How did
Shakespeare do it? He wrote an entire play (maybe more than one) in iambic
pentameter – defined as a poem featuring five feet (or “iambs”) per line. An
iamb is two or three syllables with emphasis on the second or third syllable, i.e.,
“two households, both alike in dignity.”
A two-syllable word can be a single iamb, i.e. “alike”, because the emphasis is on syllable number two.
I know. If you’re
not a poetry geek – and I’m not – who cares? I am, however, a Shakespeare fan and
enough of a word geek to look at Will’s genius and see it as something within
my ability to emulate. I mean, five beats per line. How hard can it be?
Harder than it
looks, that’s for sure! I wasn’t aiming for a full-length play, either; just a
poem. A simple verse that doesn’t even rhyme! My natural rhythm is four iambs
per line. Creating space for that fifth beat just about did me in. In fact,
this grandiose notion occurred almost a year ago. It slipped off my radar when
it proved more difficult than I’d expected and less complex things distracted me
from the challenge. It resurfaced last week, when I decided to resume drafting
blog posts during my lunch break. I blew the dust off my office “blog log”,
took it to my not-normal café, ordered a chocolate chai with extra foam, opened
the journal’s cover, and a piece of paper – well-scribbled upon – fell onto the
table. Oh, ye gods, I thought, my nod to Shakespeare!
Upon revisiting
my effort, I decided it wasn’t that bad.

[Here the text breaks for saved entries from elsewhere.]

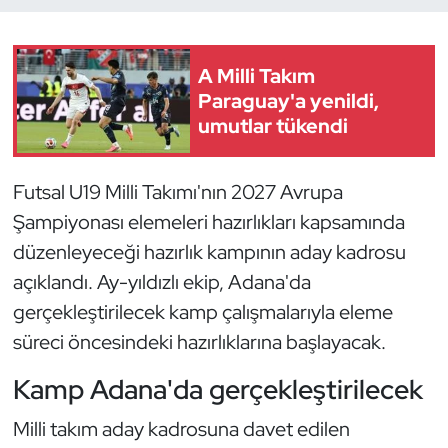
Dans Sporları
A Milli Takım
Dövüş Sanatı
Paraguay'a yenildi,
umutlar tükendi
E-Spor
Futsal U19 Milli Takımı'nın 2027 Avrupa
Eskrim
Şampiyonası elemeleri hazırlıkları kapsamında
düzenleyeceği hazırlık kampının aday kadrosu
Futbol
açıklandı. Ay-yıldızlı ekip, Adana'da
Futsal
gerçekleştirilecek kamp çalışmalarıyla eleme
süreci öncesindeki hazırlıklarına başlayacak.
Genel
Kamp Adana'da gerçekleştirilecek
Golf
Milli takım aday kadrosuna davet edilen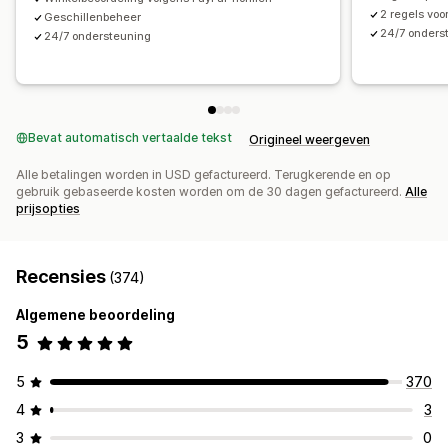
2 regels voo
Geschillenbeheer
24/7 onders
24/7 ondersteuning
Bevat automatisch vertaalde tekst
Origineel weergeven
Alle betalingen worden in USD gefactureerd. Terugkerende en op
gebruik gebaseerde kosten worden om de 30 dagen gefactureerd.
Alle
prijsopties
Recensies
(374)
Algemene beoordeling
5
5
370
4
3
3
0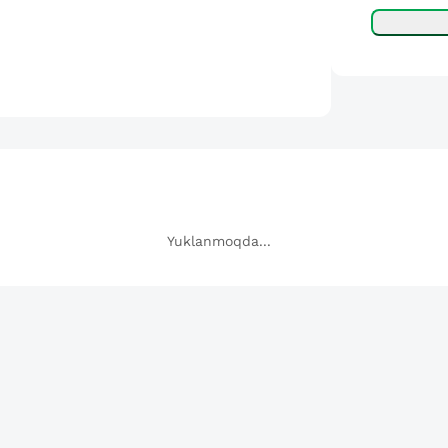
Yuklanmoqda...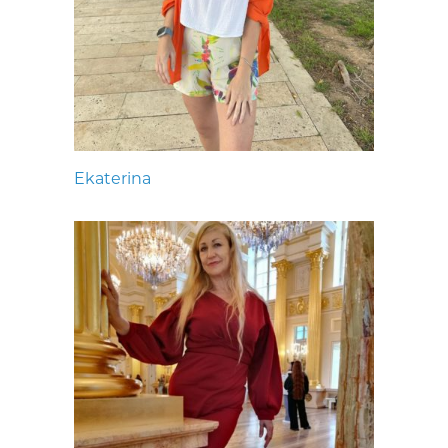
Ekaterina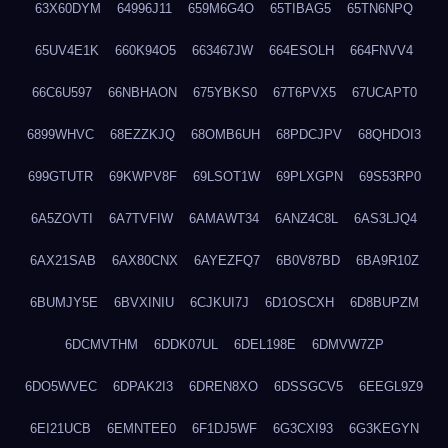
63X60DYM
64996J11
659M6G4O
65TIBAG5
65TN6NPQ
65UV4E1K
660K94O5
663467JW
664ESOLH
664FNVV4
66C6U597
66NBHAON
675YBKS0
67T6PVX5
67UCAPT0
6899WHVC
68EZZKJQ
68OMB6UH
68PDCJPV
68QHDOI3
699GTUTR
69KWPV8F
69LSOT1W
69PLXGPN
69S53RP0
6A5ZOVTI
6A7TVFIW
6AMAWT34
6ANZ4C8L
6AS3LJQ4
6AX21SAB
6AX80CNX
6AYEZFQ7
6B0V87BD
6BA9R10Z
6BUMJY5E
6BVXINIU
6CJKUI7J
6D1OSCXH
6D8BUPZM
6DCMVTHM
6DDK07UL
6DEL198E
6DMVW7ZP
6DO5WVEC
6DPAK2I3
6DREN8XO
6DSSGCV5
6EEGL9Z9
6EI21UCB
6EMNTEE0
6F1DJ5WF
6G3CXI93
6G3KEGYN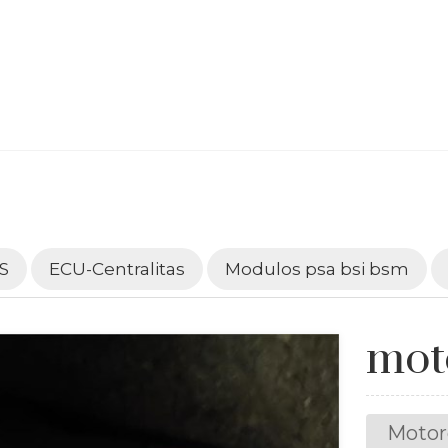
S
ECU-Centralitas
Modulos psa bsi bsm
mot
Motor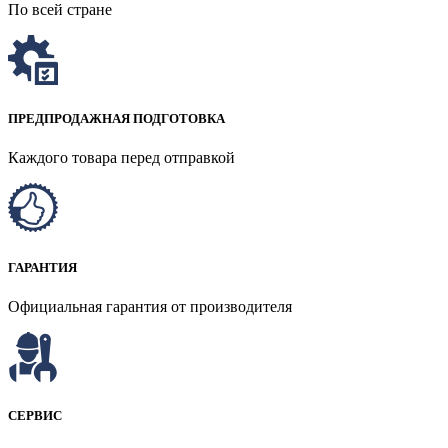
По всей стране
ПРЕДПРОДАЖНАЯ ПОДГОТОВКА
Каждого товара перед отправкой
ГАРАНТИЯ
Официальная гарантия от производителя
СЕРВИС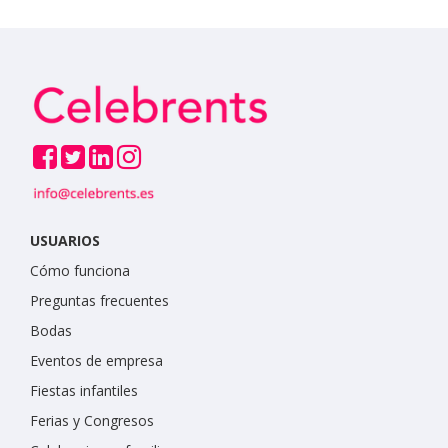
USUARIOS
Cómo funciona
Preguntas frecuentes
Bodas
Eventos de empresa
Fiestas infantiles
Ferias y Congresos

It was, in fact, pretty good, and so
my chocolate chai sat cooling by my elbow as I spent the next half-hour
counting syllables and rearranging iambs into something loosely resembling a
Shakespearean-style verse.
And so, with
apologies to the Bard and no further ado, I humbly present my minuscule ode to
soul sistah Ter, who is always my better half.
Enjoy!
* * *
Two protons, mirrored in identity,
being sprung from a singular atom, when split
and parted
do remain connected as if by a force
unseen,
unknown yet known by far better than each
knows itself.
For home and home exist with these
particles.
’Cross stars and space, identical
response is prov’n.
Though dust and dark matter conspire to
confound, the bond
Ne’er breaks nor weakens. Twin parts of
one whole, space is
an illusion, and real for one is as much
for the other.
BRAVO!!! I am unable to do THAT! Oh, reading this aloud is just delicious.
ReplyDelete*bows* Thanks, Bean. With you being a poet, I reckon you'd have a good idea of how frickin' difficult this was, lol. Fun, too, though ... if not a bit presumptuous on my part. Humble pie, anyone?